While political accusations continue to fly back and forth, Sen. Claire McCaskill quietly paid nearly $320,000 worth of back taxes, interest, penalties and fees for an airplane she failed to pay taxes on for four years.
When it was checked on Friday by Missouri Watchdog, $32,257 was listed as outstanding.
Last week Monday, McCaskill said she would pay $287,283 when she revealed during a press conference that she failed to pay taxes on the plane.
During the conference call, McCaskill also mentioned she would have to pay interest and penalties as well.
The county received the first four checks — one for each delinquent year — totaling $287,283 on Wednesday. At the time, McCaskill’s office was waiting to receive the bill for the full amount owed.

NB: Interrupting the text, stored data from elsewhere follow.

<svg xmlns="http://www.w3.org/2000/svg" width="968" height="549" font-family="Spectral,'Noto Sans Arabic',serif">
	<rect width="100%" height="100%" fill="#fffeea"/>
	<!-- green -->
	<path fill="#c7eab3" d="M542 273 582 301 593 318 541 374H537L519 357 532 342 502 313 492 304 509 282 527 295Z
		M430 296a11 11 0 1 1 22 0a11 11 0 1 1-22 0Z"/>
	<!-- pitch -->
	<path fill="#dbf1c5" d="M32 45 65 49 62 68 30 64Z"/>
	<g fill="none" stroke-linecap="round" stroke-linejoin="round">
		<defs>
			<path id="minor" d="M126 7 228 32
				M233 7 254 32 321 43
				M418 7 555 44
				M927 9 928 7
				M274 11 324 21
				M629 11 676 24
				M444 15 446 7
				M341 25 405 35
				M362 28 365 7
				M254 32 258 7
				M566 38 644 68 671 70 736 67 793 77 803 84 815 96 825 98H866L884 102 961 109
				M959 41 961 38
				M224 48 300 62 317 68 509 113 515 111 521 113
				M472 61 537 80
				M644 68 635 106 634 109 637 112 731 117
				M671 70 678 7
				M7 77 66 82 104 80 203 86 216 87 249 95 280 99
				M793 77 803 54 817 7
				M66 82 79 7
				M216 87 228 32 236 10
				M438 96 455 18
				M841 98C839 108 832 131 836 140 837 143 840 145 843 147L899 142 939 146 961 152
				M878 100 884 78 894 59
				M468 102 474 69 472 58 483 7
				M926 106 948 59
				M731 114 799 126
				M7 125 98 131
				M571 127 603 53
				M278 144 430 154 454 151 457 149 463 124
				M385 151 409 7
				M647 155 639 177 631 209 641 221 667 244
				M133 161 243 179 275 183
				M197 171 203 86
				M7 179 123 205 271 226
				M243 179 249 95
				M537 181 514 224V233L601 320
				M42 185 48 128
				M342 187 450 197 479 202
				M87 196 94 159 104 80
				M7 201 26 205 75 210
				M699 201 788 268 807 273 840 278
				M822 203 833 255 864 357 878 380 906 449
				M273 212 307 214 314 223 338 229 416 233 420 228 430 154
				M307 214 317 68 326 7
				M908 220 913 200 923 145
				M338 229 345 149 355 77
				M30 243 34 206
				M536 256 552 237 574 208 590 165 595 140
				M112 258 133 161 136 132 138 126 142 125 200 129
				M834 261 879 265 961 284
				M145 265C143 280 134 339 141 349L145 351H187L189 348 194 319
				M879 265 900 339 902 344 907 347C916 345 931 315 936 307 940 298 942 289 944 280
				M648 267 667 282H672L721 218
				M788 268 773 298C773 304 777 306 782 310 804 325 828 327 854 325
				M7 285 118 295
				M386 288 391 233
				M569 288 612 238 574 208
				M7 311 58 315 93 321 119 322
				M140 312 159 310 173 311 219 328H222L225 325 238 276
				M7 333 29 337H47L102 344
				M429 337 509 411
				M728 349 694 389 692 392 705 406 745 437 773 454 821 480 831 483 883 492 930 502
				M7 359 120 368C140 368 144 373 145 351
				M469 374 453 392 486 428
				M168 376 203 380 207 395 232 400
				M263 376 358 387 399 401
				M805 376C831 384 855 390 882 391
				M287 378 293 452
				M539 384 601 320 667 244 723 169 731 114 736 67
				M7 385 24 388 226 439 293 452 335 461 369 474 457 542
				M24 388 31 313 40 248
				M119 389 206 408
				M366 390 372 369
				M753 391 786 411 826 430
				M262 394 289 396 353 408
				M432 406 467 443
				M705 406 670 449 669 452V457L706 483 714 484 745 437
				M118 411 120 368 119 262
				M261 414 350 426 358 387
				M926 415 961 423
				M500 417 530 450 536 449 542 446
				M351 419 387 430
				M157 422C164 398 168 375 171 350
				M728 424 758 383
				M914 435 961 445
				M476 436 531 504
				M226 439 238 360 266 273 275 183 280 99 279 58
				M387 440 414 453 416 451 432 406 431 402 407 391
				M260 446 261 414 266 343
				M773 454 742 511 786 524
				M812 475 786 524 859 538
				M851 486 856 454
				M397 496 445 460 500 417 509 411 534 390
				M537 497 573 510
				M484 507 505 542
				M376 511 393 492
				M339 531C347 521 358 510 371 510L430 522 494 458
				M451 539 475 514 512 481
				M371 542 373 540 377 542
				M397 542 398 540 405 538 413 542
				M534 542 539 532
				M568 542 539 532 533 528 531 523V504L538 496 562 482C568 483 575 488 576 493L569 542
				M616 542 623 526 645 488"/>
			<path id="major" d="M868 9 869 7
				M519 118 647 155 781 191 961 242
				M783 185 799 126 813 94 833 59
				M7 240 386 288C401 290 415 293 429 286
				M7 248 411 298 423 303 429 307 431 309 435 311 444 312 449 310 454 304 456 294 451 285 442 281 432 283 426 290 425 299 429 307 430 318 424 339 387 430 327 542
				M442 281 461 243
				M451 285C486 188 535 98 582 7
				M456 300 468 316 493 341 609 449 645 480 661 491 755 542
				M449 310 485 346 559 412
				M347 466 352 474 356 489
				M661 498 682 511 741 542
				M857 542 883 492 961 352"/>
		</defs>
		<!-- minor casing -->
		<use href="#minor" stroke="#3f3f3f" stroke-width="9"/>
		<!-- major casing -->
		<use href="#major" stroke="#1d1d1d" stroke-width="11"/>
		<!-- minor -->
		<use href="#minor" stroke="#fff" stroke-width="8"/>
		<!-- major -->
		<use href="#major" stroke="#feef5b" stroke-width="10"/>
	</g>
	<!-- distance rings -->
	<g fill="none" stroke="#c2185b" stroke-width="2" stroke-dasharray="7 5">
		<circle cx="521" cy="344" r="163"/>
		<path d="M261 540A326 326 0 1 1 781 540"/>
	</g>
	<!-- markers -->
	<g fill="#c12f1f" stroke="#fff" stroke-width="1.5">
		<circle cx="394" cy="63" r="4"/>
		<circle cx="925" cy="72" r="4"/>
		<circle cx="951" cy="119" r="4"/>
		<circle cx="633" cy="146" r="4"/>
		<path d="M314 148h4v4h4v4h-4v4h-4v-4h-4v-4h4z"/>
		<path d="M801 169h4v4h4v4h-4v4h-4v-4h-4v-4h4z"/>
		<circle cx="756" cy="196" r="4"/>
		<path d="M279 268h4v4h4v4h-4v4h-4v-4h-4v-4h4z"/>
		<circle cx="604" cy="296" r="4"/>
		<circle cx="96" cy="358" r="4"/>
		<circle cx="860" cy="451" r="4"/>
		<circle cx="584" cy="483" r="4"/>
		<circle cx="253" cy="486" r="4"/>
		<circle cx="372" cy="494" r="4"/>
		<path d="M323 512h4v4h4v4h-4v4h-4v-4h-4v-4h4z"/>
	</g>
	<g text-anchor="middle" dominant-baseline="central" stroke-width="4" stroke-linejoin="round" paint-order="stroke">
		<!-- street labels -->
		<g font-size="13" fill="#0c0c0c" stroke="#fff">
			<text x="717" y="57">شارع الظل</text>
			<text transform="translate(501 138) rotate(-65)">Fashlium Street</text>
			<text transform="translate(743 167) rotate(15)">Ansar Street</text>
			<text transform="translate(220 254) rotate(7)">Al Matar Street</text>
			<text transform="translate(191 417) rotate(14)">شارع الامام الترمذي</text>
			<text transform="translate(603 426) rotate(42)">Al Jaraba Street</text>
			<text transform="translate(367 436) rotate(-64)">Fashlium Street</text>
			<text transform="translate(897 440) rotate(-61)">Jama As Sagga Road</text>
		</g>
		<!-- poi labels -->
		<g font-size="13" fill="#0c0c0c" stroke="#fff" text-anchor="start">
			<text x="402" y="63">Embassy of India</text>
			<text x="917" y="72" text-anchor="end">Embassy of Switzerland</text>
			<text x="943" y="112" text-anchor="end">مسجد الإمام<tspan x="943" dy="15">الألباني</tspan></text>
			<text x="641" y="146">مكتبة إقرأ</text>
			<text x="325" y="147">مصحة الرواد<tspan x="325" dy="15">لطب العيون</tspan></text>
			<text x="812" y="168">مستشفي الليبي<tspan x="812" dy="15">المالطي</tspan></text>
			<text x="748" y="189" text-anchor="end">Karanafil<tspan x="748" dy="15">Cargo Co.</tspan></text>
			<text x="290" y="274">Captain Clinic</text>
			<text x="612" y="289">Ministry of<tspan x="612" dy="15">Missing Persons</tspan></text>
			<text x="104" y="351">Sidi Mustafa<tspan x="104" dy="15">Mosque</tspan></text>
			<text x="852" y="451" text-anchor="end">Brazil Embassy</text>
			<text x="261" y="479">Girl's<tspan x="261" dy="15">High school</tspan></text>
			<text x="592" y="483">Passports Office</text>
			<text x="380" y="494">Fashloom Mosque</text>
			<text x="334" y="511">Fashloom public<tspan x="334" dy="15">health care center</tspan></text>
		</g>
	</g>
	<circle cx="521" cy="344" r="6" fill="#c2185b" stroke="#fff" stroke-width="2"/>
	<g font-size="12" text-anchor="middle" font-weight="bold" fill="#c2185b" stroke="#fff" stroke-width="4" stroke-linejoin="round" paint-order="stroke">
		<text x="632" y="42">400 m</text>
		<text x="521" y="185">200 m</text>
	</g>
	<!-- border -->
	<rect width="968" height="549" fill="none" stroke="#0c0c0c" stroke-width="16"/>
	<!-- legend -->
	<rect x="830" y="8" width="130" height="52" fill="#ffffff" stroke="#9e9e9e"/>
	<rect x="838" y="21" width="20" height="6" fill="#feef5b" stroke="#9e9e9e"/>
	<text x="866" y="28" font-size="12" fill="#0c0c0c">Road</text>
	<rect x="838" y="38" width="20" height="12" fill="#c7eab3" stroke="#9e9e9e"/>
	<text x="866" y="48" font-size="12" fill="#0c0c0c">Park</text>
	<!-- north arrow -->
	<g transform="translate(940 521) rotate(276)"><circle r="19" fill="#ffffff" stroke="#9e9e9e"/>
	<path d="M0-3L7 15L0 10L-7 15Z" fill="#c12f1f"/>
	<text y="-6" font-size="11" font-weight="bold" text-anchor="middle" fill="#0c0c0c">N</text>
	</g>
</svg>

The Missouri Republican Party checked with the collector’s office last Tuesday and scanned a copy of the bill, which provides a break down of the amounts of taxes, interest, and penalties owed — totaling $319.541.

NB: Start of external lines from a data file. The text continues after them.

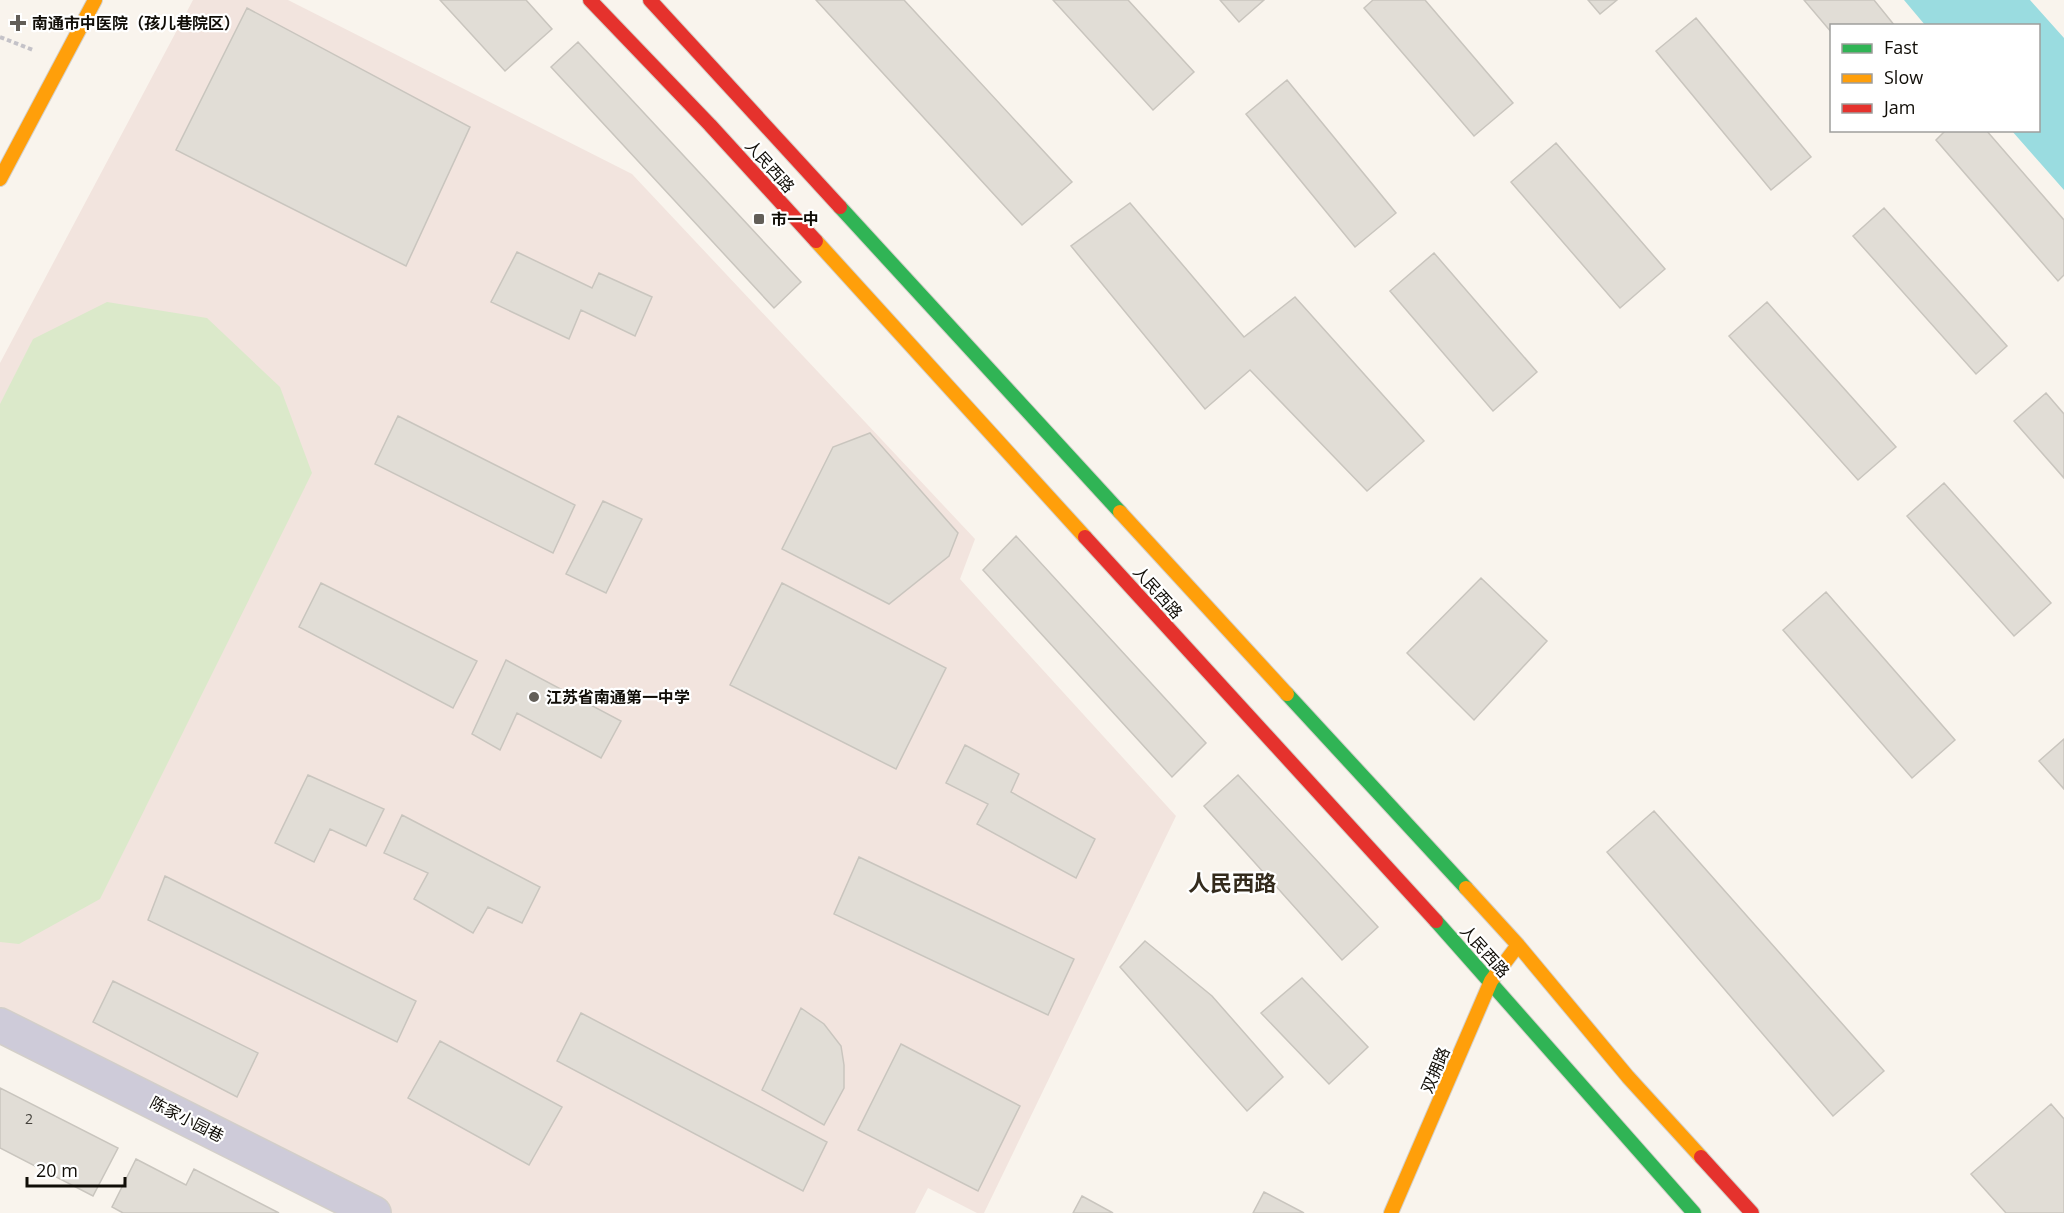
<svg xmlns="http://www.w3.org/2000/svg" width="2064" height="1213" viewBox="0 0 2064 1213" font-family="'Open Sans','Noto Sans SC',sans-serif">
<style>
.education{fill:#f2e4de}
.green{fill:#dbe9ca}
.water{fill:#9adce0}
.building{fill:#e1ddd6;stroke:#c9c5be;stroke-width:1.5}
.lines{fill:none;stroke-linecap:round;stroke-linejoin:round}
.street-casing{stroke:#d3cfc9;stroke-width:36}
.fast-casing{stroke:#d3cfc9;stroke-width:16}
.slow-casing{stroke:#d3cfc9;stroke-width:16}
.jam-casing{stroke:#d3cfc9;stroke-width:16}
.path{stroke:#c4c2c8;stroke-width:4;stroke-dasharray:4.5 3;stroke-linecap:butt}
.street{stroke:#cecbd9;stroke-width:33}
.fast{stroke:#30b455;stroke-width:14}
.slow{stroke:#ff9f0a;stroke-width:14}
.jam{stroke:#e5322d;stroke-width:14}
.poi-dot{fill:#625e58;stroke:#fff;stroke-width:2}
.labels{text-anchor:middle;dominant-baseline:central;stroke-width:4.5;stroke-linejoin:round;paint-order:stroke}
.number-label{font-size:14px;fill:#44413b}
.poi-label{font-size:16px;font-weight:bold;fill:#100d07;stroke:#fff;text-anchor:start}
.street-label{font-size:16px;fill:#100d07;stroke:#fff}
.district-label{font-size:22px;font-weight:bold;fill:#342b1d;stroke:#fff}
</style>
<rect width="100%" height="100%" fill="#f9f4ed"/>
<path class="education" d="M 193,0 L 288,0 L 632,174 L 975,539 L 960,579 L 1176,816 L 984,1213 L 977,1213 L 928,1188 L 915,1213 L 360,1213 L 0,1025 L 0,363 Z"/>
<path class="green" d="M 107,302 L 207,318 L 280,387 L 312,473 L 100,899 L 19,944 L 0,942 L 0,404 L 33,339 Z"/>
<path class="water" d="M 1904,0 L 2030,0 L 2064,38 L 2064,190 L 2012,131 L 2038,130 L 2038,26 L 1925,25 Z"/>
<path class="building" d="M 440,0 L 526,0 L 552,29 L 505,71 Z
M 816,0 L 904,0 L 1072,182 L 1022,225 Z
M 1053,0 L 1128,0 L 1194,72 L 1153,110 Z
M 1220,0 L 1264,0 L 1239,22 Z
M 1373,0 L 1425,0 L 1513,103 L 1474,136 L 1364,8 Z
M 1588,0 L 1617,0 L 1600,14 Z
M 1804,0 L 1874,0 L 1895,26 L 1832,26 L 1832,33 Z
M 247,8 L 470,127 L 406,266 L 176,150 Z
M 1696,18 L 1811,157 L 1771,190 L 1656,51 Z
M 578,42 L 801,282 L 774,308 L 551,67 Z
M 1287,80 L 1396,213 L 1355,247 L 1246,114 Z
M 1946,130 L 1986,130 L 2064,220 L 2064,275 L 2058,281 L 1936,140 Z
M 1556,143 L 1665,269 L 1620,308 L 1511,182 Z
M 1130,203 L 1244,337 L 1295,297 L 1424,441 L 1367,491 L 1250,370 L 1205,409 L 1071,246 Z
M 1884,208 L 2007,346 L 1976,374 L 1853,236 Z
M 517,252 L 592,288 L 599,273 L 652,297 L 635,336 L 581,310 L 569,339 L 491,302 Z
M 1434,253 L 1537,372 L 1493,411 L 1390,291 Z
M 1767,302 L 1896,447 L 1858,480 L 1729,336 Z
M 2046,393 L 2064,414 L 2064,478 L 2014,421 Z
M 398,416 L 575,505 L 553,553 L 375,464 Z
M 870,433 L 958,533 L 949,556 L 889,604 L 782,549 L 833,447 Z
M 1944,483 L 2051,603 L 2014,636 L 1907,516 Z
M 603,501 L 642,519 L 606,593 L 566,574 Z
M 1016,536 L 1206,743 L 1172,777 L 983,570 Z
M 1481,578 L 1547,641 L 1474,720 L 1407,653 Z
M 321,583 L 477,661 L 453,708 L 299,627 Z
M 782,583 L 946,668 L 896,769 L 730,685 Z
M 1826,592 L 1955,740 L 1912,778 L 1783,630 Z
M 506,660 L 621,721 L 601,758 L 517,713 L 500,750 L 472,734 Z
M 2064,739 L 2064,789 L 2039,761 Z
M 965,745 L 1019,774 L 1011,792 L 1095,839 L 1076,878 L 977,824 L 988,804 L 946,783 Z
M 308,775 L 384,809 L 366,846 L 330,829 L 314,862 L 275,843 Z
M 1238,775 L 1378,927 L 1342,960 L 1204,806 Z
M 1654,811 L 1884,1071 L 1833,1116 L 1607,852 Z
M 402,815 L 540,887 L 522,923 L 488,907 L 473,933 L 414,899 L 428,873 L 384,853 Z
M 859,857 L 1074,959 L 1048,1015 L 834,914 Z
M 165,876 L 416,1001 L 397,1042 L 148,920 Z
M 1145,941 L 1212,996 L 1283,1077 L 1247,1111 L 1120,967 Z
M 1302,978 L 1368,1047 L 1329,1084 L 1261,1013 Z
M 113,981 L 258,1053 L 237,1097 L 93,1022 Z
M 801,1008 L 824,1024 L 841,1046 L 844,1065 L 844,1088 L 824,1125 L 762,1090 Z
M 581,1013 L 827,1142 L 803,1191 L 557,1061 Z
M 440,1041 L 562,1107 L 529,1165 L 408,1098 Z
M 901,1044 L 1020,1106 L 978,1191 L 858,1130 Z
M 0,1088 L 118,1148 L 93,1196 L 0,1148 Z
M 2051,1104 L 2064,1119 L 2064,1213 L 2006,1213 L 1971,1174 Z
M 136,1159 L 186,1185 L 194,1169 L 279,1213 L 123,1213 L 112,1207 Z
M 1264,1192 L 1304,1213 L 1253,1213 Z
M 1082,1196 L 1113,1213 L 1073,1213 Z"/>
<g class="lines">
<defs>
<path id="street" d="M 0,1025 L 374,1213"/>
<path id="fast" d="M 840,207 L 1120,512
M 1287,694 L 1466,888
M 1436,921 L 1694,1213"/>
<path id="slow" d="M 0,179 L 95,0
M 816,241 L 1085,537
M 1120,512 L 1287,694
M 1466,888 L 1518,945 L 1628,1077 L 1701,1157
M 1391,1213 L 1491,981 L 1518,945"/>
<path id="jam" d="M 590,0 L 710,125 L 816,241
M 650,0 L 840,207
M 1085,537 L 1436,921
M 1701,1157 L 1752,1213"/>
</defs>
<use href="#street" class="street-casing"/>
<use href="#fast" class="fast-casing"/>
<use href="#slow" class="slow-casing"/>
<use href="#jam" class="jam-casing"/>
<path class="path" d="M 0,37 L 33,50"/>
<use href="#street" class="street"/>
<use href="#fast" class="fast"/>
<use href="#slow" class="slow"/>
<use href="#jam" class="jam"/>
</g>
<g class="poi-dot">
<path d="M15 14h6v6h6v6h-6v6h-6v-6h-6v-6h6z"/>
<rect x="753" y="213" width="12" height="12" rx="3"/>
<circle cx="534" cy="697" r="6"/>
</g>
<g class="labels">
<g class="number-label">
<text x="29" y="1118">2</text>
</g>
<g class="poi-label">
<text x="32" y="23">南通市中医院（孩儿巷院区）</text>
<text x="771" y="219">市一中</text>
<text x="546" y="697">江苏省南通第一中学</text>
</g>
<g class="street-label">
<text transform="translate(770 166) rotate(48)">人民西路</text>
<text transform="translate(1158 592) rotate(48)">人民西路</text>
<text transform="translate(1485 951) rotate(48)">人民西路</text>
<text transform="translate(1435 1070) rotate(-67)">双拥路</text>
<text transform="translate(187 1119) rotate(27)">陈家小园巷</text>
</g>
<g class="district-label">
<text x="1232" y="882">人民西路</text>
</g>
</g>
<rect x="1830" y="24" width="210" height="108" fill="#ffffff" stroke="#9f9e9c" stroke-width="1.5"/>
<rect x="1842" y="44" width="30" height="9" fill="#30b455" stroke="#9f9e9c" stroke-width="1.5"/>
<text x="1884" y="54" font-size="18" fill="#100d07">Fast</text>
<rect x="1842" y="74" width="30" height="9" fill="#ff9f0a" stroke="#9f9e9c" stroke-width="1.5"/>
<text x="1884" y="84" font-size="18" fill="#100d07">Slow</text>
<rect x="1842" y="104" width="30" height="9" fill="#e5322d" stroke="#9f9e9c" stroke-width="1.5"/>
<text x="1884" y="114" font-size="18" fill="#100d07">Jam</text>
<path d="M27 1177v9h98v-9" fill="none" stroke="#100d07" stroke-width="3"/>
<text x="36" y="1177" font-size="18" fill="#100d07" stroke="#ffffff" stroke-width="4.5" paint-order="stroke">20 m</text>
</svg>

The Missouri GOP then called for an investigation and filed a supplemental ethics complaint with the Senate Ethics Committee Wednesday, asking the committee to use its subpoena power to force McCaskill to release her tax documents. “Release the damn records,” said Lloyd Smith, executive director, last Tuesday.
After revealing the unpaid taxes — and accepting blame for what she called a mistake — McCaskill said last Monday she will not set foot in the plane again. “I have convinced my husband to sell the damn plane,” she said.
A spokesperson for McCaskill’s office told Missouri Watchdog last week that the senator has already released her personal financial disclosure documents, which have far more detailed information than her tax returns.
The political turbulence started earlier this month when the online news site Politico first reported a story about McCaskill flying on her airplane and billing taxpayers. McCaskill then acknowledged one flight was for “purely political travel” and refunded all of the taxpayer money she received from the U.S. Department of Treasury.
The Missouri GOP filed its original ethics complaint earlier this month, accusing the senator of “drawing personal profits” from a company owned by her and her husband for plane rentals, violating Senate Rule 37.